The "complicated" design that AMD chose for Barcelona, its first quad-core server processor, caused more than six months of delays before the chip was ready, CEO Hector Ruiz told the San Jose Mercury News.

In an interview published in Sunday's Mercury News (the excerpts don't seem to be online yet), Ruiz said "every time we ran into a gotcha (or a technical glitch), it created a six-week-or-so hole in the schedule as we went back and fixed it. We hoped we wouldn't get many of those, but in the Barcelona case, we got more than we thought. By the time we got through fixing them all, we were six months-plus later from where we originally wanted to be."

That's been a very difficult six months for AMD, as its server division suffered through a price war without a fresh new product to parade before server buyers.

The September launch of Barcelona will come six months later than AMD had hoped, according to its CEO, Hector Ruiz. AMD

AMD chose to put four processor cores on a single piece of silicon when creating Barcelona.

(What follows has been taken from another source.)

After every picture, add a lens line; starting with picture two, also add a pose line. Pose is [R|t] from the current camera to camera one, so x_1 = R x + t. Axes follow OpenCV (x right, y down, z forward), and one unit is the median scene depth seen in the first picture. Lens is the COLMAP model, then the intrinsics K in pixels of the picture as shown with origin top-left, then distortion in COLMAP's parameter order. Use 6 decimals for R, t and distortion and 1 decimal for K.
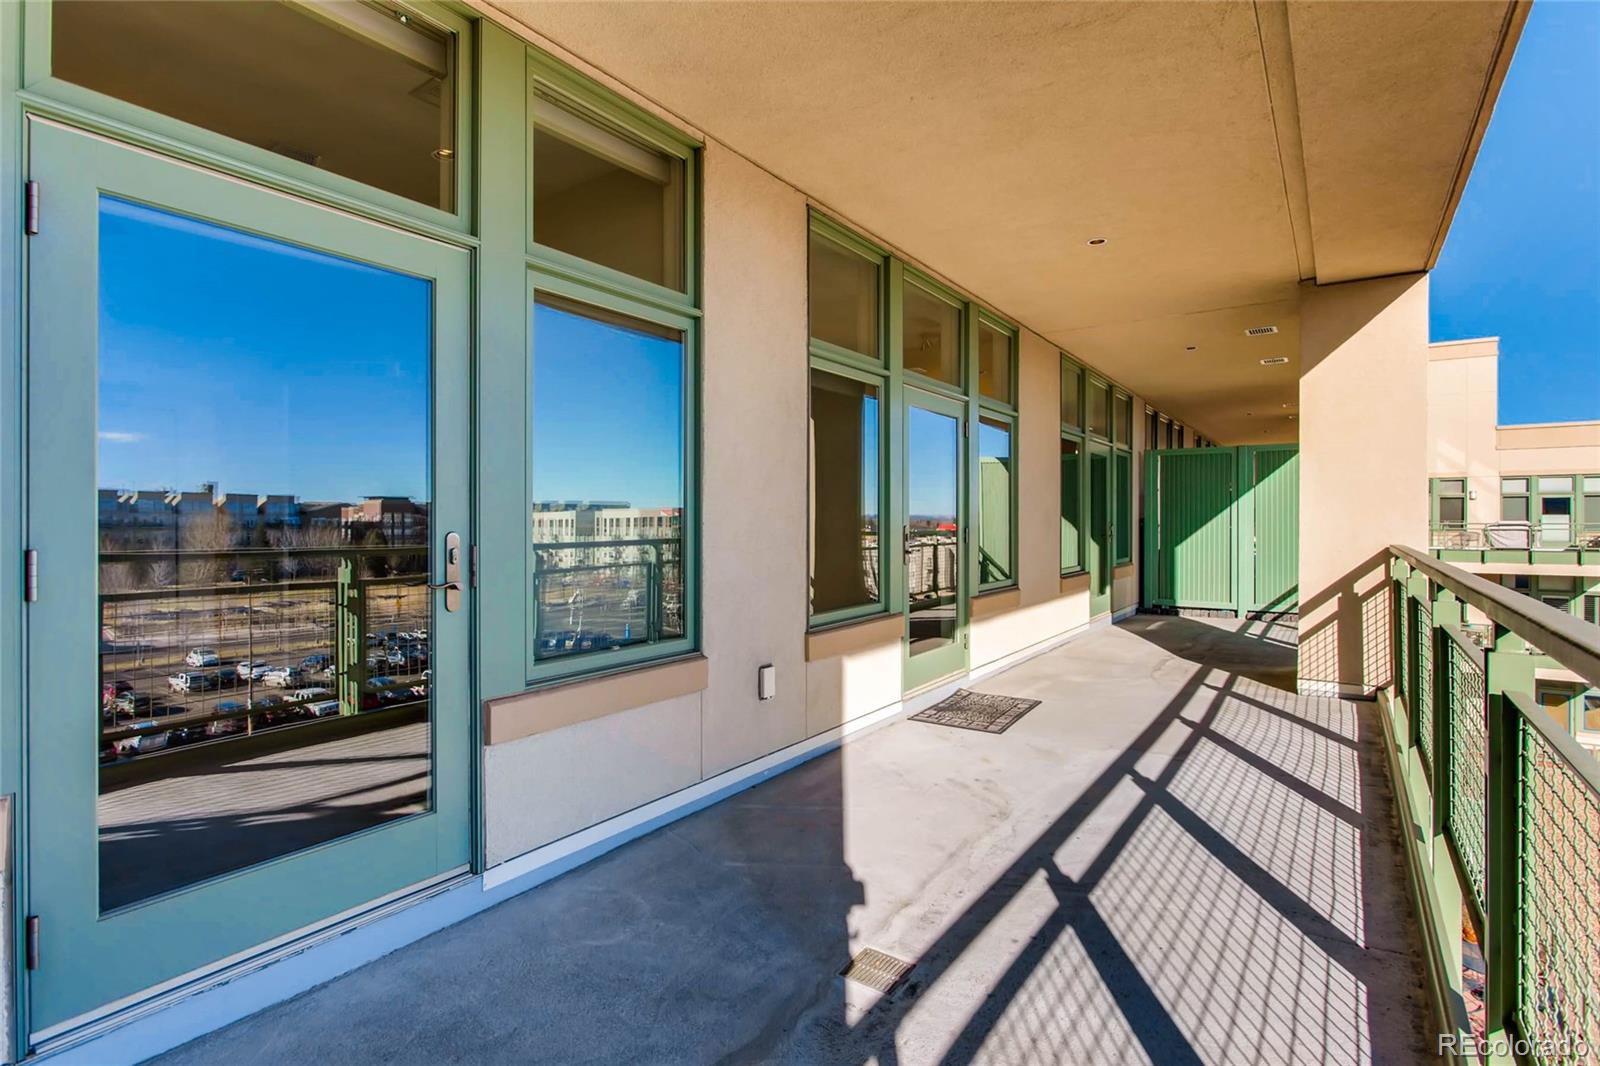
lens RADIAL K [[771.1, 0, 802.6], [0, 771.1, 519.5], [0, 0, 1]] dist [-0.012611, 0.007121]
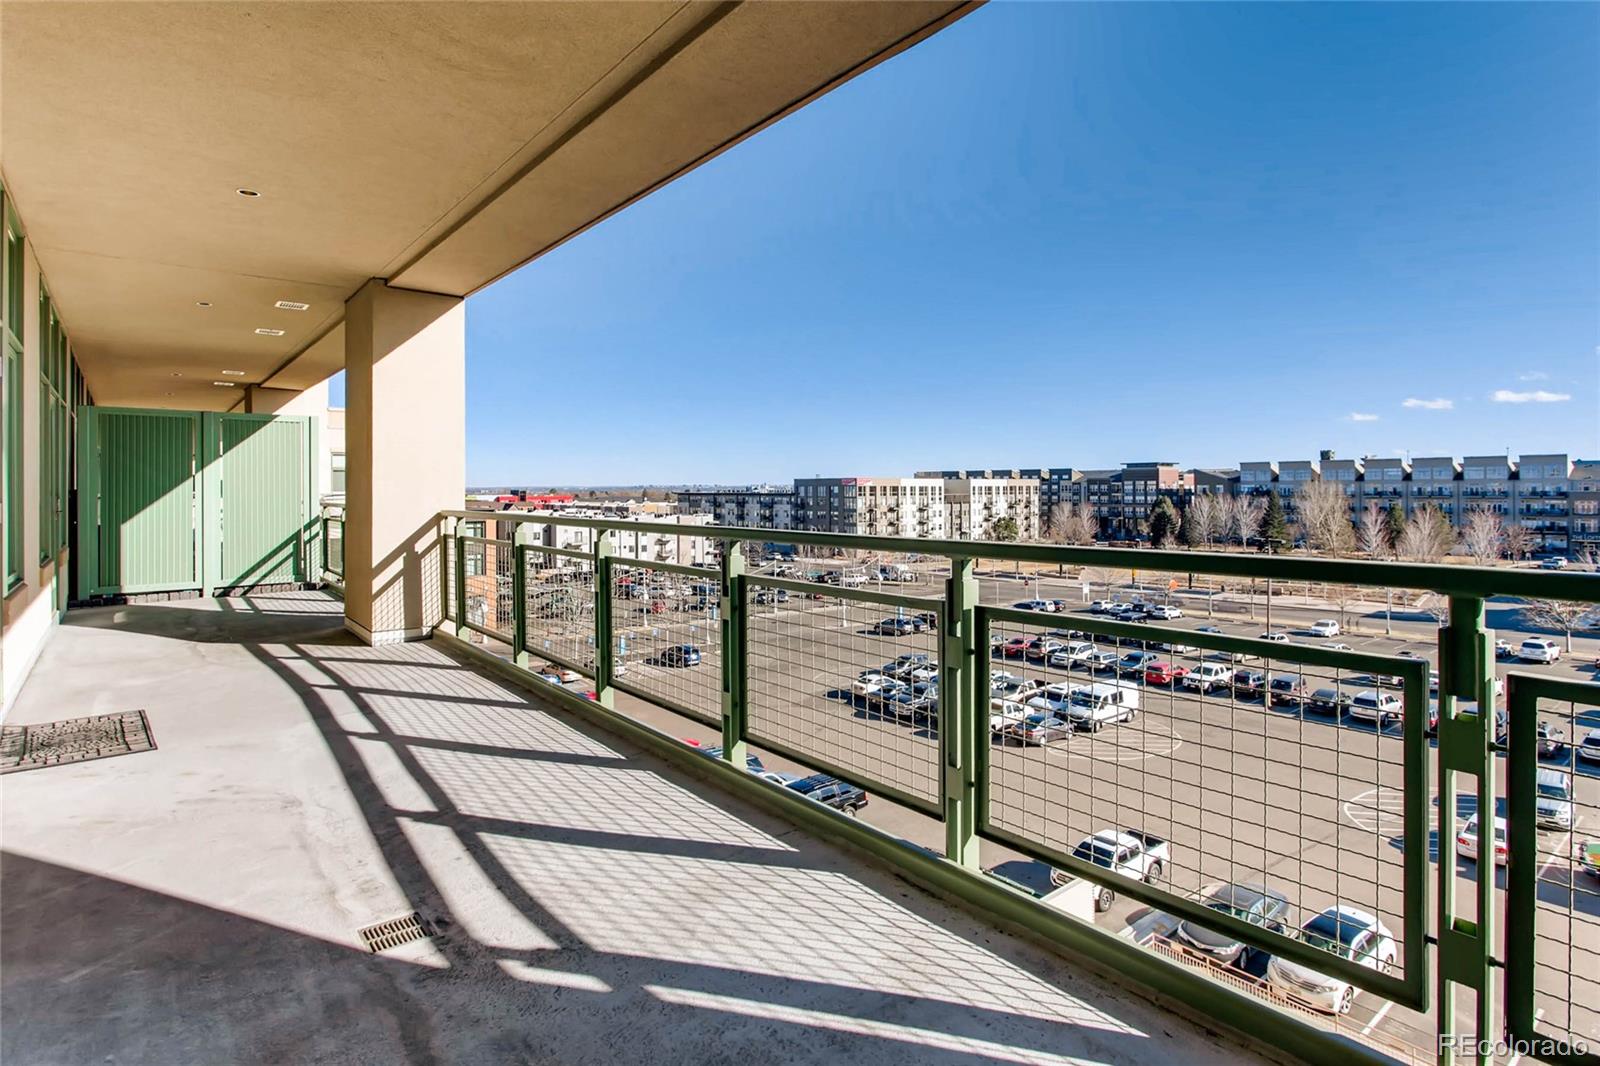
lens RADIAL K [[784.3, 0, 798.5], [0, 784.3, 491.9], [0, 0, 1]] dist [-0.000434, 0.000569]
pose [[0.295943, -0.003793, 0.955198, -0.274356], [0.002886, 0.999991, 0.003076, 0.000359], [-0.955201, 0.001846, 0.295952, 0.069309]]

The company thinks that this will deliver better performance than Intel's method of building a quad-core chip, but it was trickier to implement. Intel simply put two dual-core chips together in a single package, and while that won't win any awards from chip design purists, it did allow Intel to ship quad-core chips in November of last year. Barcelona is only now shipping to AMD's partners, and it will be formally launched on September 10, Ruiz confirmed.

The delay, along with Intel price cuts, forced AMD to significantly discount the prices of its dual-core server chips to compete and eroded its profits. You have to wonder whether AMD could have released a packaged quad-core chip months ago while still working on Barcelona if it had bit the bullet and given up on its "native quad-core" marketing strategy.

That might have erased AMD's biggest advantage over Intel: the integrated memory controller it uses to deliver a fast pipeline between the processor and system memory. And given AMD's manufacturing constraints late last year while waiting for its new 65-nanometer facility to come online in Dresden, packaged quad-core chips might not have been feasible.

But you've got to think that AMD would have loved to have any kind of quad-core design out earlier this year, so it could have competed against Intel's Xeon chips without having to resort to bargain basement pricing. And that might have been worth further delays to Barcelona, even though Intel is getting ready to launch its second-generation quad-core Penryn chip before Thanksgiving.